The Mr. Magazine interview with W’s editor-in-chief Stefano Tonchi.
“What is a print product? What should it look like? And how do we deliver it to people?”
Those are the kind of questions that W’s editor-in-chief Stefano Tonchi has been asking of late, as the magazine undergoes a makeover and rethinks what it means to exist in print today.
“For print, we said let’s slow down and really go deeply into the idea of collectible,” he explains. “Making print collectible. So, we got a better paper stock, we went to 150 grams, which is quite an investment. And we changed the cover stock, I added this glossy finishing for the logo and part of the covers.”
As part of the strategy to “bring the magic back” to print and encourage collecting, they also created a limited edition collector’s box for 2018.
“We only created so many in quantity and they went very fast,” Tonchi notes. “You know, I think print has not changed in so long that we really need to rethink print. What is a print product? What should it look like? And how do we deliver it to people? If we declare that we’re a premium, luxury product; it has to look like a luxury product. It has to be on nice paper, wrapped and presented in a certain way.”
Beyond the physical aspect of the print production, there’s an editorial strategy at work here that certainly adds to the allure. W’s “three D” philosophy – discovery, diversity and disruption – are “part of the DNA of the brand,” Tonchi continues.
Their commitment to these three Ds adds value to the entire experience, keeping the magazine fresh and relevant while staying true to its mission.
“You buy something because it means something, it’s not just an object,” Tonchi tells Husni. “You’re buying also what that company stands for. And because your customers are educated, they do understand that. They like, say buying from a company that is behind a museum or a political statement or will spend that kind of money in promoting causes. It becomes part of really the idea of luxury, that sense of responsibility.”
There’s no question in his mind that print continues to be a viable medium. As he notes, “Digital is not everything. Digital is not going to kill or be a substitute for magazines. But magazines have to find a different way to be perceived and distributed.”

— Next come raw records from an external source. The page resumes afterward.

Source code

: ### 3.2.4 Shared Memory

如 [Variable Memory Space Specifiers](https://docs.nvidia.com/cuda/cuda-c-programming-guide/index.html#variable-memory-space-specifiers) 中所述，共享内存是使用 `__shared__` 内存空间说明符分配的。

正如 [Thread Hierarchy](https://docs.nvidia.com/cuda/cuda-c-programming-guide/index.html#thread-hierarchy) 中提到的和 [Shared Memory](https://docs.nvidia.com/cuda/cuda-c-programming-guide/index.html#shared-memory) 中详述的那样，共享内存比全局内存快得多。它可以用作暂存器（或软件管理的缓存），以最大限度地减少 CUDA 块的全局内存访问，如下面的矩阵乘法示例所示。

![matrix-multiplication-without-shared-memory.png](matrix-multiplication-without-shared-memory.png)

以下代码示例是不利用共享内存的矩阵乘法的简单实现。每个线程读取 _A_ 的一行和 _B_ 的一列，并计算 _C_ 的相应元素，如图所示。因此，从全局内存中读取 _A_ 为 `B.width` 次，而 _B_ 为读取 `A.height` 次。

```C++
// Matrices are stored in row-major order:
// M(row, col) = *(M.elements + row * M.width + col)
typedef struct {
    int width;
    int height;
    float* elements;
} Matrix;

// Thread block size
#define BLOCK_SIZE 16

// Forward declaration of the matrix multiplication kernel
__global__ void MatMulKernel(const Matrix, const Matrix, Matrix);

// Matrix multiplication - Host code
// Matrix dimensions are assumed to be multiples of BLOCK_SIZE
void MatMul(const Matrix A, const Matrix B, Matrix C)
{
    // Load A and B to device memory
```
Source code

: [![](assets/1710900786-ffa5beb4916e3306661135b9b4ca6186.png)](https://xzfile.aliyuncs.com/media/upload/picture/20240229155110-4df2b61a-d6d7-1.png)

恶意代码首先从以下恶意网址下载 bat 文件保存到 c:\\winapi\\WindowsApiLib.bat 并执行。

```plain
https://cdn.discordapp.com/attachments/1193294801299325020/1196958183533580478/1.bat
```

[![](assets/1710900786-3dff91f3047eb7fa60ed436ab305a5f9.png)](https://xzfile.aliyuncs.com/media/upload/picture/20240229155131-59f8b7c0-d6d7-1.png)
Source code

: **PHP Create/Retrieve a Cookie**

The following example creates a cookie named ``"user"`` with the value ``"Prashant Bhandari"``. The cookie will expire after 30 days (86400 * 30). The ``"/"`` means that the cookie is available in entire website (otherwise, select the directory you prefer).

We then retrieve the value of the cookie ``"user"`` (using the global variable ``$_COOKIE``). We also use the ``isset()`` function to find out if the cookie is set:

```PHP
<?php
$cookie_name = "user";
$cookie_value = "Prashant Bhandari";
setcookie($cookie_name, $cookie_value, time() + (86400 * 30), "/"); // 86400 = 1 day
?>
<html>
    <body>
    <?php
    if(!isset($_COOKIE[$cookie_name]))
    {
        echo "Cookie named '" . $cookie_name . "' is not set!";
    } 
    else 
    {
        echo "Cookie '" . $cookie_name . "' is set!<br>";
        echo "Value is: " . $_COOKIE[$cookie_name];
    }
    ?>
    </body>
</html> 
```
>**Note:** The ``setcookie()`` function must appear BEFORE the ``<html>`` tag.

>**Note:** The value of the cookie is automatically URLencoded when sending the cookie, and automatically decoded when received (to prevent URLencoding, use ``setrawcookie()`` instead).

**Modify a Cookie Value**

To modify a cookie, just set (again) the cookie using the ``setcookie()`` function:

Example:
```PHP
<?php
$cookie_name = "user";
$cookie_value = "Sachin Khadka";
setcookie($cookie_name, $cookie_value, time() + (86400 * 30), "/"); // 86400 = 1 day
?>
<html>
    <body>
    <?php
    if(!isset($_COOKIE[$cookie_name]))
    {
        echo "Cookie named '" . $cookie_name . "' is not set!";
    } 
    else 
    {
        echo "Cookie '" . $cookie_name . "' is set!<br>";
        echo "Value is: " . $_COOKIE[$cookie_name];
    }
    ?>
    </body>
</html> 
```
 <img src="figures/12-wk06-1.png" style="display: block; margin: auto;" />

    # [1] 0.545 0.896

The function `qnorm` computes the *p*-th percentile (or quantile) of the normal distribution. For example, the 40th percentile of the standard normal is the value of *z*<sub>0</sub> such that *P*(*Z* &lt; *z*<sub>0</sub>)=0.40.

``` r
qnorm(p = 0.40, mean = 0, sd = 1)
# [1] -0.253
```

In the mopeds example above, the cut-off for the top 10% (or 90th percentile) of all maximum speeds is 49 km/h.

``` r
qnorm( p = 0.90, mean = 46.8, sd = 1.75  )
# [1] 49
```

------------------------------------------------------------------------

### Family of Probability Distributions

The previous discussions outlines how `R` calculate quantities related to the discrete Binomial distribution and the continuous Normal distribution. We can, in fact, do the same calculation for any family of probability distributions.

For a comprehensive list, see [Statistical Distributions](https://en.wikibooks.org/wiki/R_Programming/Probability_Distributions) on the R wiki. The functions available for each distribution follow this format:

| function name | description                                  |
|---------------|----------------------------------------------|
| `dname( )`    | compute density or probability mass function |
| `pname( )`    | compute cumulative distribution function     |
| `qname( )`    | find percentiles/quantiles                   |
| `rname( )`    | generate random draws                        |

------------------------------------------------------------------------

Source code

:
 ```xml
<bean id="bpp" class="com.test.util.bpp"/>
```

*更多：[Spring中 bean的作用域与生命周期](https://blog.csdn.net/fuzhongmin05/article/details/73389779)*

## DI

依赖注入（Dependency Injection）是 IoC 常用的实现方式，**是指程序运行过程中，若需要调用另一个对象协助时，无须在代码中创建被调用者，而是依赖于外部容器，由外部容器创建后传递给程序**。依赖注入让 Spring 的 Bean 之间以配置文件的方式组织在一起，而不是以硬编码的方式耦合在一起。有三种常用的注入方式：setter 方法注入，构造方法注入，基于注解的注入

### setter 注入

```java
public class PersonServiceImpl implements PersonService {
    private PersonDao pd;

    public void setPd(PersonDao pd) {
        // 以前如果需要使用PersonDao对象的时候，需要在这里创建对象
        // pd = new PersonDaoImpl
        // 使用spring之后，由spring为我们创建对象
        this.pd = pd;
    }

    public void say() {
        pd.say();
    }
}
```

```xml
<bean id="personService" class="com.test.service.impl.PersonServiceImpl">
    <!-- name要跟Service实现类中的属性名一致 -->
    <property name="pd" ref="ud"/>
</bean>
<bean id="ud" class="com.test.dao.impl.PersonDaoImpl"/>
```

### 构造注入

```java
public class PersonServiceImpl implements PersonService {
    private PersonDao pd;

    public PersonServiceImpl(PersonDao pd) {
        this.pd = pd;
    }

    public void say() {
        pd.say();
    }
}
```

He recognizes that the publishing industry has gone through intense change, and this has indeed caused some angst.
“But I think everybody is going through what people used to call ‘growing pains,’ but are now ‘changing pains,’ because we know we need to change, but nobody knows exactly how,” he notes.
For W magazine, the way forward was to keep the essential brand elements – their 3 Ds, told in a luxurious format – and rethink the rest. Too often, we’ve seen publishers change the wrong things, forsaking the things that made them unique to squeeze themselves into a new platform or business model.
While he does believe the industry needs to find new ways to distribute magazines – the newsstand model is decidedly bust as a primary source – he’s more concerned with telling the new story of what makes a magazine today.
“How to find this new way to present the idea of magazines? I think it’s more of what is a magazine today; that’s the question we have to answer.”
For brands like W, focusing on that magical “keep it forever” factor seems to be working, as people look to engage with something lasting as we scroll through our ephemeral days on digital.